Hash Tables

the simplest way to put it

what you want

  1. i have a value.
  2. i want to make it so that it's really fast to find it

what you can do

what does it do

  1. you use a value from the document/object that you want to store (and entire string, a user email address, any identifier that's unique)
  2. the hash function generates an index from your value, e.g. const dbIndex = hashFunction("tliqun@gmail.com"); // 5
  3. you put your document/object at 'slot' 5 in your database (where slow could be 'row', or 'table' etc. row is the fastest, table allows you to store more than 1 of the same index, useful because.... (read below))
  4. when you need to find it again, just use the same value again to find the document/object. it takes O(1) time (1 step), where the 1 step is the hash function.
  5. of course, there are caveats. read below.

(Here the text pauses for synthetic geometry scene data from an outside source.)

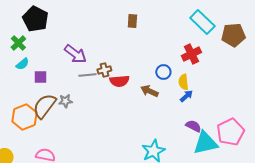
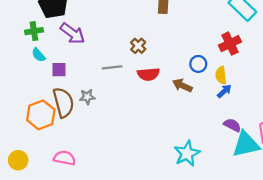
green cross: (18, 43) -> (34, 31), turned 35
purple arrow: (75, 54) -> (73, 33), moved
cyan semicircle: (22, 64) -> (39, 55), turned 88
brown cross: (104, 70) -> (138, 46), moved, turned -32
brown semicircle: (44, 106) -> (63, 102), turned 128

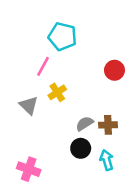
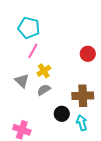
cyan pentagon: (62, 36) -> (29, 28), moved
gray semicircle: (85, 124) -> (44, 90), moved
brown cross: (108, 125) -> (83, 96), size x1.5

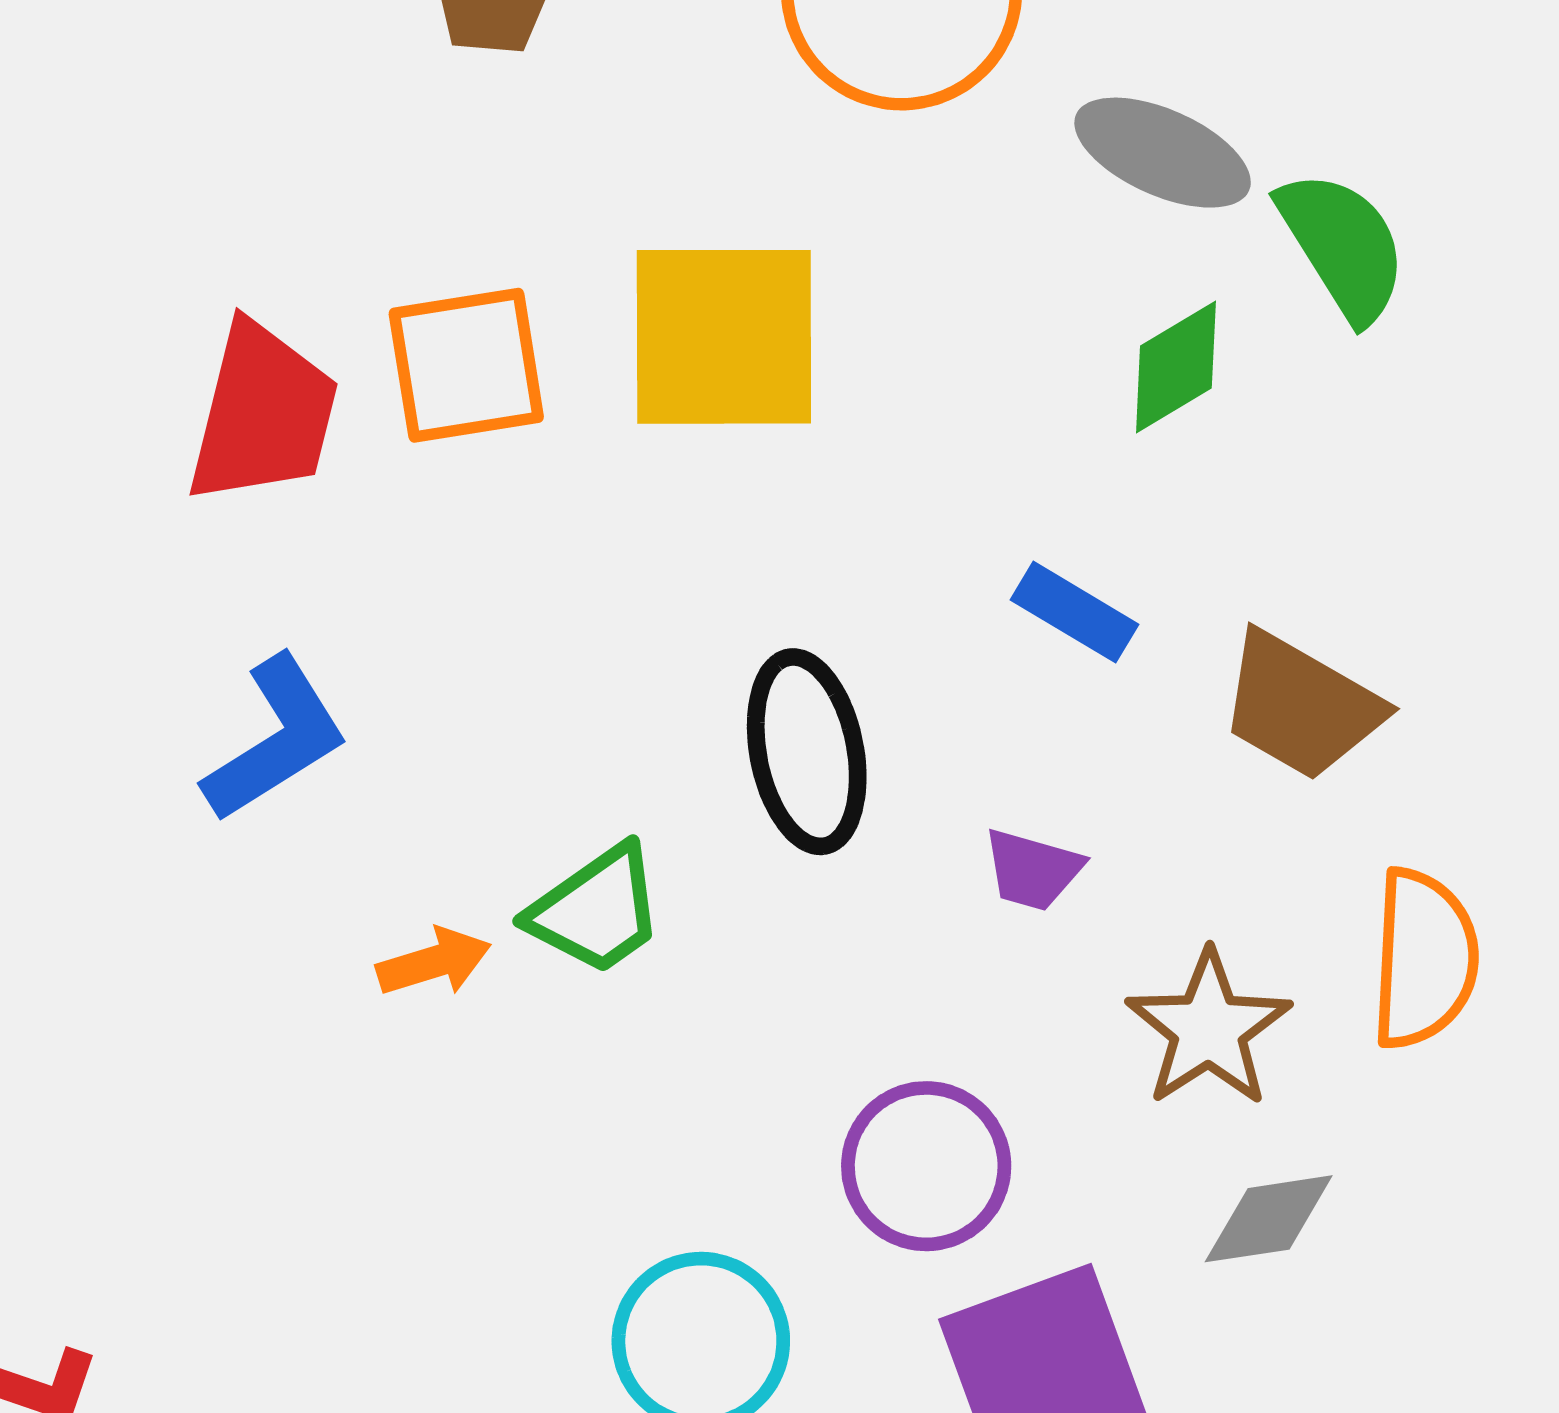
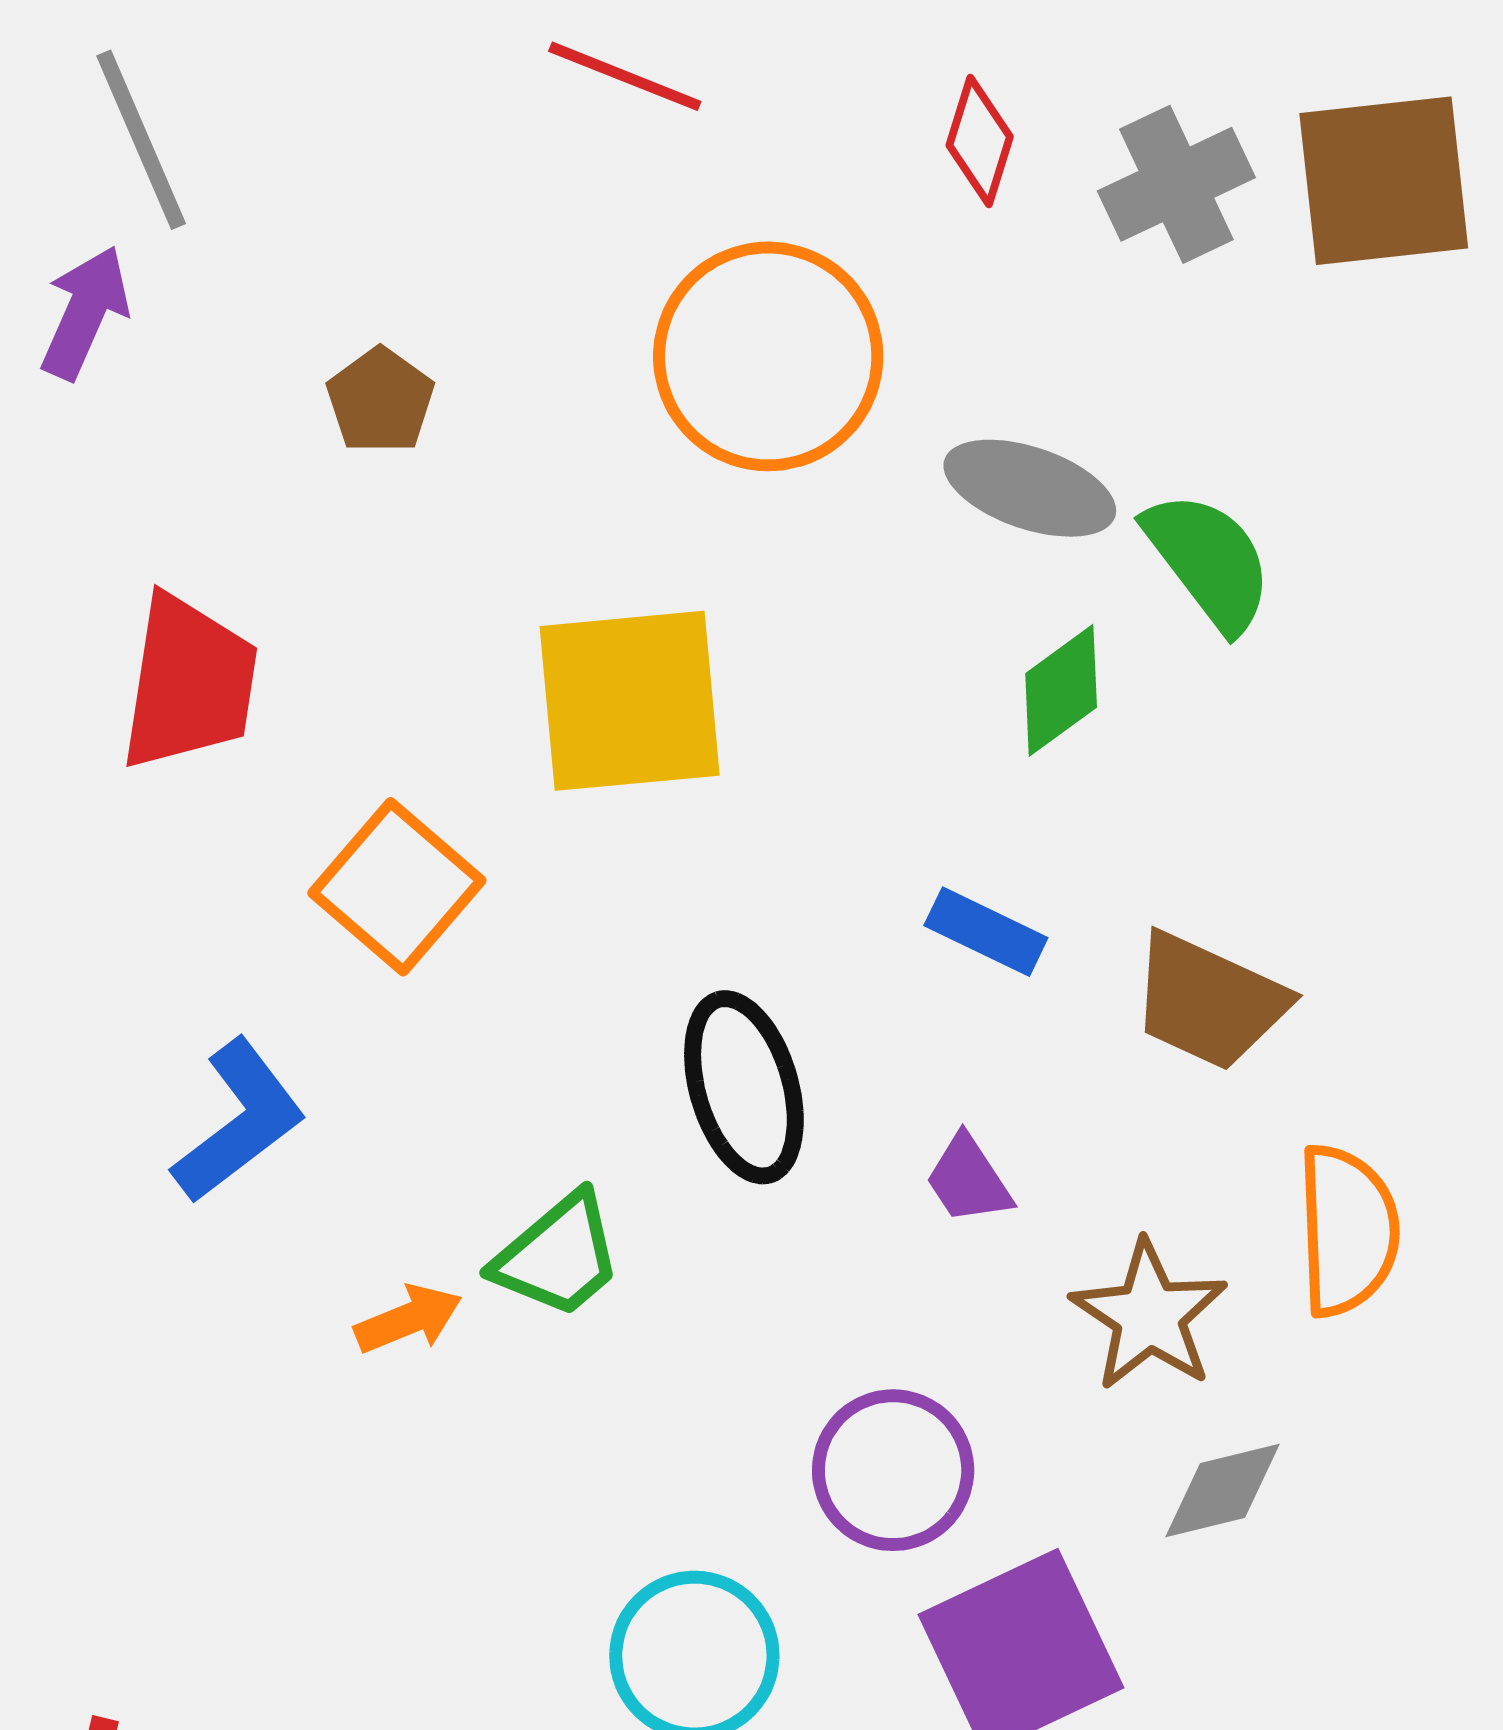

what happens if the index for valueA and valueB return the same index?

hash functions will sometimes return the same index for a given input, which is logical, because there's probably less indices than values in your system. a good hash function will at least have clashes that are equally distributed, e.g. eventually there are ~10 values in each of the indices.

how do i solve it?

2 methods:

everything eventually slows down. how do i tell when it's time to scale up (add more rows)?

you look at your load factor.

Load Factor = Total number of items stored / size of the array

seems there's a default of 0.75 in java

once your load factor goes above the number you set, it's time to expand the array (and rehash all your values).